Another aspect of the documentary that stands out is how much compassion and empathy it builds from the complicated relationship with DeRosa’s wife. Gwen comes from a conservative Christian upbringing and her early relationship with her husband is supportive; they’re clearly each other’s person as they’ve only been apart for twenty minutes in the past eighteen years. Hearing from Gwen’s side is more than simply checking in on how the dutiful wife is dealing with her husband’s identity. I recall 2015’s The Danish Girl that seemed to elevate the grieving perspective of the “poor yet supportive wife” over the turmoil of the one actually going through the gender reassignment surgery for the first time in modern history (and lead to Oscar victory for Alicia Vikander). It was intended to be a considerate and compassionate ploy, but the counterbalance also made it so this perspective was the dominant one, a cis gendered heterosexual spouse who couldn’t quite understand but stood by her man as he chose to outwardly transition to a woman. With this documentary, the inclusion of Gwen enlarges the story and she’s by far the best secondary voice to provide insight for DeRosa. She also knows her story is supplemental but also important. She’s supportive of her wife and acknowledges her own questions and processing, but through this journey it’s allowed her to personally reflect upon her own queer identity. Felicia and Gwen, while not filmed together in interviews, are eminently loving of one another, and to watch them speak about one another is a reflection of grace.

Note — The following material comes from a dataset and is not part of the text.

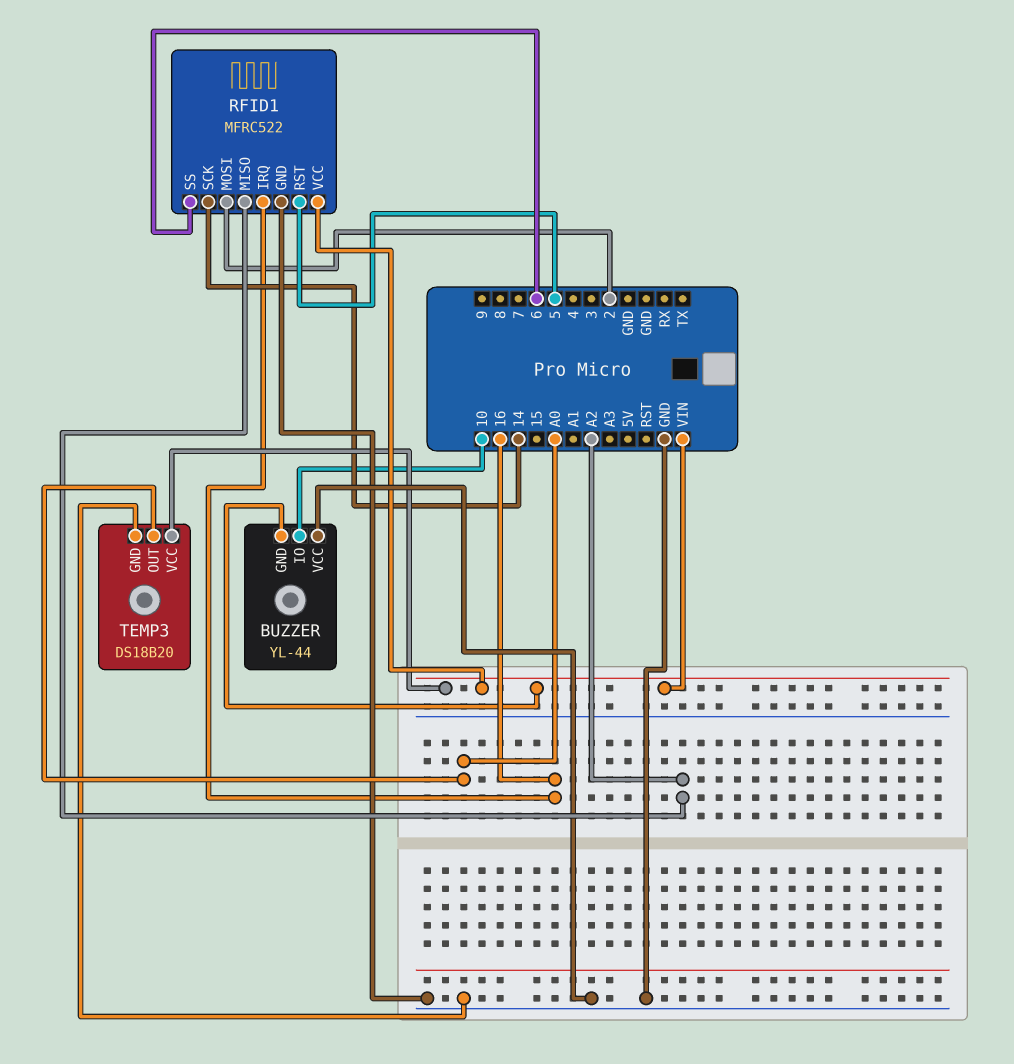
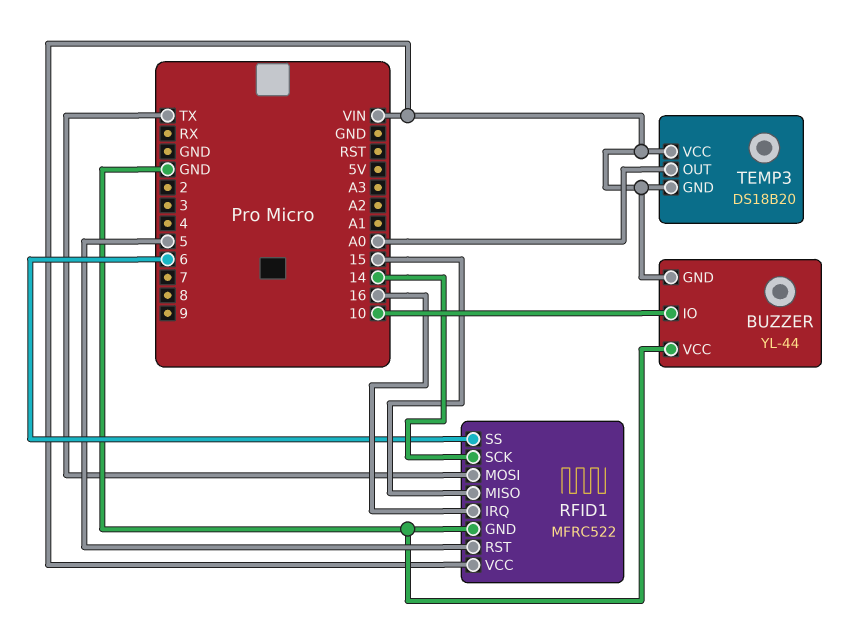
RFID1 pin MISO: A2 -> 15
RFID1 pin MOSI: 2 -> TX
TEMP3 pin GND: GND -> VIN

As far as documentaries go, this one is professionally packaged for only having a meager budget of $8,000. It’s sharply edited and with a multi-camera setup for its interviews that allows more dynamic visuals and coverage opportunities. The music is sparse but appropriate, and the editing is smooth as it incorporates personal photos and extensive home video recordings to better give voice to the idea or feeling in that moment. This is assembled like a professional documentary and the interview subjects, while only limited to two people, have plenty to say and are engagingly laid back. I wish the movie was a little longer, but as a documentary, an hour’s length of content seems more fitting in our age of endless streaming docus-series. I’m impressed with Thomas’ finesse at going from fictional narrative filmmaking to documentary filmmaking. He proves a natural for the material. DeRosa: Life, Love & Art in Transition is a confirmation that Thomas can adapt his talents to his subjects and aims with skill and compassion. DeRosa is an agreeable hour of your time and proves another sign than Thomas is artistically thriving.